新規貸付を行わず回収業務のみに徹する開店休業組も含めて、貸金業者の数がさらに激減することは避けられないというわけだ。資金需要者にとって、おカネを借りられる間口はここでも狭まっていく。そしてこのシーンでも拡大しかねないのが過払利息返還請求だ。

総量規制への対応などの結果、借入者数は減少する傾向にある。日本信用情報機構が4月に「多重債務者対策本部有識者会議」に提出した資料によれば、5社以上から借入している利用者数は07年4月の164万人から、09年3月には72万人へと減った。

しかし、その一方では、延滞登録(利息等を延滞した利用者)数は177万人から228万人へと増加している。

どちらを見るかによって異なる結論が導き出せるが、少なくとも、貸手側による法改正対応が、借り手の延滞や返済不能から過払利息返還請求につながる流れは出来上がっている。
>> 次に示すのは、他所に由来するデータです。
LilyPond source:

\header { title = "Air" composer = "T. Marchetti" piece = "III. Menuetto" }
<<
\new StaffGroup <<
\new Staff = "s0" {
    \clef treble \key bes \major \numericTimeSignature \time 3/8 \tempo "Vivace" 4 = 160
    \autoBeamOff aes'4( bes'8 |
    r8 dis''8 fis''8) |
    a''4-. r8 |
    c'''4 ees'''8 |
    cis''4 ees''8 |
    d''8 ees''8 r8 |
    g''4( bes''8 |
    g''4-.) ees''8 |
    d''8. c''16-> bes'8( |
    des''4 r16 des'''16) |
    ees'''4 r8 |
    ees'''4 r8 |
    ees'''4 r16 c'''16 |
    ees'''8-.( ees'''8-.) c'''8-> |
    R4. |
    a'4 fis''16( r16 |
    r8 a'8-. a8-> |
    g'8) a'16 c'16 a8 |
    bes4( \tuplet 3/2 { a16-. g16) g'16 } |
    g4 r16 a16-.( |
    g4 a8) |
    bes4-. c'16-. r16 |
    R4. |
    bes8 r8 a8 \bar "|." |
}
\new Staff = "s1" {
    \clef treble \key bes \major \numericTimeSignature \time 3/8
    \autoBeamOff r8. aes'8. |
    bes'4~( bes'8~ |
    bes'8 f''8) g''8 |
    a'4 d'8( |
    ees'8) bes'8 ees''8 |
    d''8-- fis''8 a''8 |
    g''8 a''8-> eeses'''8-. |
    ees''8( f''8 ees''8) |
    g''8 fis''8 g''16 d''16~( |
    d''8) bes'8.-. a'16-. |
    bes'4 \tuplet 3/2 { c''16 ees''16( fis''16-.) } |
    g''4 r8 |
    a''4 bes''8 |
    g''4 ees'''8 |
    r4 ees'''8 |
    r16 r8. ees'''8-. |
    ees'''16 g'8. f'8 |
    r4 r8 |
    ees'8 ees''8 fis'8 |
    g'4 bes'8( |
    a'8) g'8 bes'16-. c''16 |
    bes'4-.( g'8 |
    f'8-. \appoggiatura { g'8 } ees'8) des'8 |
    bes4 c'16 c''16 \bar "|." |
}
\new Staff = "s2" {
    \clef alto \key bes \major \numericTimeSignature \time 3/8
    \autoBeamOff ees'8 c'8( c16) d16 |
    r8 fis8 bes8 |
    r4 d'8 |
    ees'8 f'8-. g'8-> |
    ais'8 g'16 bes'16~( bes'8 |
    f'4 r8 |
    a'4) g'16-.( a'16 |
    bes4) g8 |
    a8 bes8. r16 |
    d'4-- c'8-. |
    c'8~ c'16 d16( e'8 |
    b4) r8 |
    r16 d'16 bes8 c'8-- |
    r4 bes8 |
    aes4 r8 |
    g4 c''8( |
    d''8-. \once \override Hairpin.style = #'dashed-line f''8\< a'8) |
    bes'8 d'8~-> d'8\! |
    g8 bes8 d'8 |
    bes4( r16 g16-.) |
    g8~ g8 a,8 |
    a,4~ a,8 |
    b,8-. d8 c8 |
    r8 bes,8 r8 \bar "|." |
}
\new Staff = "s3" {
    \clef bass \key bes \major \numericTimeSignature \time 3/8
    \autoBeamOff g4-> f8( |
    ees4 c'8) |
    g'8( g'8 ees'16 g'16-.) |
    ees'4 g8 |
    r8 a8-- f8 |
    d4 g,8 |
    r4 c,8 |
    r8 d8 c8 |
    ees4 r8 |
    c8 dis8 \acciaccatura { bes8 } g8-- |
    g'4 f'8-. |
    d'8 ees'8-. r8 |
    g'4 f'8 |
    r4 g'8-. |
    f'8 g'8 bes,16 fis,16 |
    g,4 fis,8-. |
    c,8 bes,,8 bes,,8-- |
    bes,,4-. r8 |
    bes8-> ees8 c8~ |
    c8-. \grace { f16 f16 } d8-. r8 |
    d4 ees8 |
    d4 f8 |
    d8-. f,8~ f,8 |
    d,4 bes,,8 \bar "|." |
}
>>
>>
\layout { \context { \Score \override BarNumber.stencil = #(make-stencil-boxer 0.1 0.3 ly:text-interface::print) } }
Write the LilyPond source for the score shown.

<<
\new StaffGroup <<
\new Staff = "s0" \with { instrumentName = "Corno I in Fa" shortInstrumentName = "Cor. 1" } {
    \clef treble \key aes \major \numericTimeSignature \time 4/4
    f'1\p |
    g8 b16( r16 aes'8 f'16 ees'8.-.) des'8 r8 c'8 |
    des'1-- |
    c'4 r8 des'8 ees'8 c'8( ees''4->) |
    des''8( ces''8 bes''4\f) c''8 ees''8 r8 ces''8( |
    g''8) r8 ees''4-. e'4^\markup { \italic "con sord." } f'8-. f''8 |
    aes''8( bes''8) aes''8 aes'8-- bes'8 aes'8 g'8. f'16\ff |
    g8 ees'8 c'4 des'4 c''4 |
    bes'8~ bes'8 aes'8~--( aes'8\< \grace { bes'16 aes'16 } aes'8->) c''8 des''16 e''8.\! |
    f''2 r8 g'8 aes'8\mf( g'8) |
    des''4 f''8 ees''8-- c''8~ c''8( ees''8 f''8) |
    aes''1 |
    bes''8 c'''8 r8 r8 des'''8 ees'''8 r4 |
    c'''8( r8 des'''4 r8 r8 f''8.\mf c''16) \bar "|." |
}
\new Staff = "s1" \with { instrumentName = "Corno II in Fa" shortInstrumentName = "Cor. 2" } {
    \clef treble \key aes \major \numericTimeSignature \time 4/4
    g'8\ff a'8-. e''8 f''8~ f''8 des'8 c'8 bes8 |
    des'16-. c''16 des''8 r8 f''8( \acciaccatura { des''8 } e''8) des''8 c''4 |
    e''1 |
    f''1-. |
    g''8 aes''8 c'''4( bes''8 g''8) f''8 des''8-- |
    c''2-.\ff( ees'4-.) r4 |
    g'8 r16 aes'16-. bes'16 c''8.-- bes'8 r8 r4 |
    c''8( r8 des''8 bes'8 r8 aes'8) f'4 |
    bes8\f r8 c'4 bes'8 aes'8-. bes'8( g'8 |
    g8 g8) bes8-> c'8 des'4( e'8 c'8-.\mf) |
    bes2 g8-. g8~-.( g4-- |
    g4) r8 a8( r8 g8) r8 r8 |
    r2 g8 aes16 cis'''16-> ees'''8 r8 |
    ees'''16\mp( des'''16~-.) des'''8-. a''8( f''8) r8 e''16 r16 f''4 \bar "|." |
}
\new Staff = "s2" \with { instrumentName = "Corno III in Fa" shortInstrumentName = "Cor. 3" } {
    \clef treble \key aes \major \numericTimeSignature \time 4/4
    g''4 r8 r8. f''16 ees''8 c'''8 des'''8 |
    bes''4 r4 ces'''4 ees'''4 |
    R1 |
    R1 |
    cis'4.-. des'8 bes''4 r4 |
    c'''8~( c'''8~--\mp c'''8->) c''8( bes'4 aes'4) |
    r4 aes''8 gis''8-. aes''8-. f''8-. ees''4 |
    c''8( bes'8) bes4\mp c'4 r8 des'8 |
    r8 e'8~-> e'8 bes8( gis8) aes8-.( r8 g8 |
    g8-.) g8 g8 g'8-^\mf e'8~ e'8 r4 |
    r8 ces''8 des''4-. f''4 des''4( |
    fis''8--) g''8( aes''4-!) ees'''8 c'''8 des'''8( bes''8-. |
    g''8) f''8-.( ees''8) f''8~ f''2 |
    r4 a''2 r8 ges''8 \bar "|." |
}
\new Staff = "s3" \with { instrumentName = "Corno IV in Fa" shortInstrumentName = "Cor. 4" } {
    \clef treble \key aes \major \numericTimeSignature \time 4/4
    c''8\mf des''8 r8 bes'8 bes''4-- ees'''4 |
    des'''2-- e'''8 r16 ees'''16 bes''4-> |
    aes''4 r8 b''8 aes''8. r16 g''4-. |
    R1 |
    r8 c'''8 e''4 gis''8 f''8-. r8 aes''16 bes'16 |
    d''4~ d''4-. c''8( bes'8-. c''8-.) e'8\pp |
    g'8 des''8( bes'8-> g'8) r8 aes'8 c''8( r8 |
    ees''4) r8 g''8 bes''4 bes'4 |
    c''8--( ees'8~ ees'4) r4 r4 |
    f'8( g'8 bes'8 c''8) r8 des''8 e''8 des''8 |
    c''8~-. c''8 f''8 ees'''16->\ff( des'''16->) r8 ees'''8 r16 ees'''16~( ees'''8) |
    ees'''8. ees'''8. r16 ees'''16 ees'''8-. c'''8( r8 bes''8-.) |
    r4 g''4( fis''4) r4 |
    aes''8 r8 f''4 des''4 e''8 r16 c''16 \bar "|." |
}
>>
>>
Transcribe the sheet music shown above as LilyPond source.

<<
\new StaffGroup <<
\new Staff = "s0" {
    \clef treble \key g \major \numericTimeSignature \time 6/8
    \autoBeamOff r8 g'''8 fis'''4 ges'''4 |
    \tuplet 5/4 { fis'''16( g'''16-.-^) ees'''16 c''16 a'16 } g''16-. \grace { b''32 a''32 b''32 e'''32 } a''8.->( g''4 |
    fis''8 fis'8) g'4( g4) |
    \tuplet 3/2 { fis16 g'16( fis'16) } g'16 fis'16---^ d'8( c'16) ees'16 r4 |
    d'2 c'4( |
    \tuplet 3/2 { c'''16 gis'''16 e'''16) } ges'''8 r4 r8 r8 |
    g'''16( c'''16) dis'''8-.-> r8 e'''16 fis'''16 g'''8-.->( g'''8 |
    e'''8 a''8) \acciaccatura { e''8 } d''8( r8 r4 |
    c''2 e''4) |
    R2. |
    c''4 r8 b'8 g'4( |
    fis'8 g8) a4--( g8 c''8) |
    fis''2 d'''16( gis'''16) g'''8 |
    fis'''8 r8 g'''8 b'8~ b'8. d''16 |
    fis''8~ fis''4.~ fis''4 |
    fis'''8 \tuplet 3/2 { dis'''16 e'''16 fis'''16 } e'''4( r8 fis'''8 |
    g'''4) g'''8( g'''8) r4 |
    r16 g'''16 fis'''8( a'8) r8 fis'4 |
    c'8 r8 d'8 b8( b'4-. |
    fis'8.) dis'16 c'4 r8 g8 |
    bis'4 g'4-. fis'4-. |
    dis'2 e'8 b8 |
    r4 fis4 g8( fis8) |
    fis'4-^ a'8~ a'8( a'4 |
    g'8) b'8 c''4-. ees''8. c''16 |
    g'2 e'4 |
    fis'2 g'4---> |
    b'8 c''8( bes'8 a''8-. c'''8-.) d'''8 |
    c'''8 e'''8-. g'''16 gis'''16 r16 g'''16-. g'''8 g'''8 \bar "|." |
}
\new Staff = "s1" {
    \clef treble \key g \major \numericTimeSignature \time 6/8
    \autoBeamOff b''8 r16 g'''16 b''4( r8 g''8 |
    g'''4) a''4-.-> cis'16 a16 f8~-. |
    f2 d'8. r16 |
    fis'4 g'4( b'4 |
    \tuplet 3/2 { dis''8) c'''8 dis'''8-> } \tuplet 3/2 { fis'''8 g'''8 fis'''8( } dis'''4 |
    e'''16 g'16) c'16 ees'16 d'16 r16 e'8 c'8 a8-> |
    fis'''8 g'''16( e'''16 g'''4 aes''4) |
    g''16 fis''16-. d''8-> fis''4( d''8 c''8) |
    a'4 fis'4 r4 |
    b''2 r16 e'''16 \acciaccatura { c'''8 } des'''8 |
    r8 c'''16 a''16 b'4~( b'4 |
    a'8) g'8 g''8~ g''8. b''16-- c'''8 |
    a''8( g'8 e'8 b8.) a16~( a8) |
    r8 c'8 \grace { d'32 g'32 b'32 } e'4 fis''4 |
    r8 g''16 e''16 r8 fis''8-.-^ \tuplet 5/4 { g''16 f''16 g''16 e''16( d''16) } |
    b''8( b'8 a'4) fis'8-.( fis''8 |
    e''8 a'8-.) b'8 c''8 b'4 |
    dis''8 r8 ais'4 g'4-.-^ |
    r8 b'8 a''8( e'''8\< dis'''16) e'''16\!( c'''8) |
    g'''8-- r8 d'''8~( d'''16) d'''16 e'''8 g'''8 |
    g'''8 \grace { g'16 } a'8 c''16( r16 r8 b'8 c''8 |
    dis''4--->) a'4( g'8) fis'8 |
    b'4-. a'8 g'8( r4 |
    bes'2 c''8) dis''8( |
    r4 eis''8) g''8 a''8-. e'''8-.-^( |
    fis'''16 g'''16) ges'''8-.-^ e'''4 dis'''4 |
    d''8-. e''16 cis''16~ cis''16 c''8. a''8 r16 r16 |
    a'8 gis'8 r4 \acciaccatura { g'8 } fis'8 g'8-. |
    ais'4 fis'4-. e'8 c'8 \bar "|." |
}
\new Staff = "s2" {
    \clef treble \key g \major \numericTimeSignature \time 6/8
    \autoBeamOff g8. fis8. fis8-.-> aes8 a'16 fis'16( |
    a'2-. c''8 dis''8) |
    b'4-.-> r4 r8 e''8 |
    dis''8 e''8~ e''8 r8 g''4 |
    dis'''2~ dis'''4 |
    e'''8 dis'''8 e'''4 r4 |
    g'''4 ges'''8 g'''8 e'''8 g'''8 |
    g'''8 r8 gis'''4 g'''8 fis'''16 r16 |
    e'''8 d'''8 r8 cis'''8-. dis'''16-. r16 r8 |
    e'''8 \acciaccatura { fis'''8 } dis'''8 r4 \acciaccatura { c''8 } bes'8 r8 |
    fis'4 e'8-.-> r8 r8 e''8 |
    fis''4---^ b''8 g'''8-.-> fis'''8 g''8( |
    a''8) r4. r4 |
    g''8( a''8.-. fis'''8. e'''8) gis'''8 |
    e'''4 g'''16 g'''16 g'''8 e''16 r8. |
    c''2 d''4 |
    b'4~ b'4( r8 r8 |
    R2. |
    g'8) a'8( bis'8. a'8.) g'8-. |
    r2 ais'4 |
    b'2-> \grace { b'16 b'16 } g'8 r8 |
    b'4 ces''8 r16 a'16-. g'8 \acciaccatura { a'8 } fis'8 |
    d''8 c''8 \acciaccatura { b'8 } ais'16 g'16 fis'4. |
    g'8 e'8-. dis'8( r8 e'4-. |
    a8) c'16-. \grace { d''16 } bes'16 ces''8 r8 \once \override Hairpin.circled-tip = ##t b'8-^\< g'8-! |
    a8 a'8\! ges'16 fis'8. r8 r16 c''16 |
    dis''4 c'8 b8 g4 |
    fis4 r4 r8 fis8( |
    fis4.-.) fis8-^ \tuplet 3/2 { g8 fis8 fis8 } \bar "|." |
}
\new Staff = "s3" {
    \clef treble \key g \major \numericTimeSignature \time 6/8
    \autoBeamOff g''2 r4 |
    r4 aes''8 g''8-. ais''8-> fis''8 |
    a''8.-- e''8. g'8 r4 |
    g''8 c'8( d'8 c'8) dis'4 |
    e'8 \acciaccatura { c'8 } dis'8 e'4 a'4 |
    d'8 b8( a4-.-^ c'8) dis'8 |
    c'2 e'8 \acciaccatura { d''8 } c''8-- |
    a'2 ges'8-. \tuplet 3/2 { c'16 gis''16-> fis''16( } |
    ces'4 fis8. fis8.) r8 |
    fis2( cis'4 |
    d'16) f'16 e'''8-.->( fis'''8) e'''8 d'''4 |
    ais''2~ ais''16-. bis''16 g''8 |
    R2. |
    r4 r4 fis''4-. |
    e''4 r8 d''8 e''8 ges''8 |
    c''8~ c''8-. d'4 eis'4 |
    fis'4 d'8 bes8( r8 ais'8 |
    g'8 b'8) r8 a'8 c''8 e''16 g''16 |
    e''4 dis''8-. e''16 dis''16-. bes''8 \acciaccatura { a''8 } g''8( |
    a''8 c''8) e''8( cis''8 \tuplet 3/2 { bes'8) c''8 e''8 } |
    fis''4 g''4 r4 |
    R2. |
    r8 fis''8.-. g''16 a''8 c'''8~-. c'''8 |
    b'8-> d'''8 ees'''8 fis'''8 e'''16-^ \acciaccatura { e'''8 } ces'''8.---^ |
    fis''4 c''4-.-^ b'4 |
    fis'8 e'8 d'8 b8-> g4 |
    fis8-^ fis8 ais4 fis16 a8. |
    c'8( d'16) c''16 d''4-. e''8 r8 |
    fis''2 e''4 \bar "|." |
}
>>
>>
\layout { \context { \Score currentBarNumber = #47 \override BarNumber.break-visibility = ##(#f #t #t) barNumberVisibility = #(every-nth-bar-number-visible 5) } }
3条施行後の現在は、その流れがさらに激流化するタイミングの秒読み段階と言っていい。

「健全な市場が誕生する前に、貸手の経営悪化による廃業、与信能力の減衰、さらに借り手数の減少も加わって、個人向け無担保ローン市場は事実上崩壊しかねない」(大手銀行幹部)。

08年12月22日、政府の規制改革会議は貸金業法のあり方の見直しを第三次答申に盛り込んでいる。貸金業法の最終施行を1年後に控えた今、ローン市場の混乱を回避するために、規制内容やスケジュールなどの見直しの必要性が増している。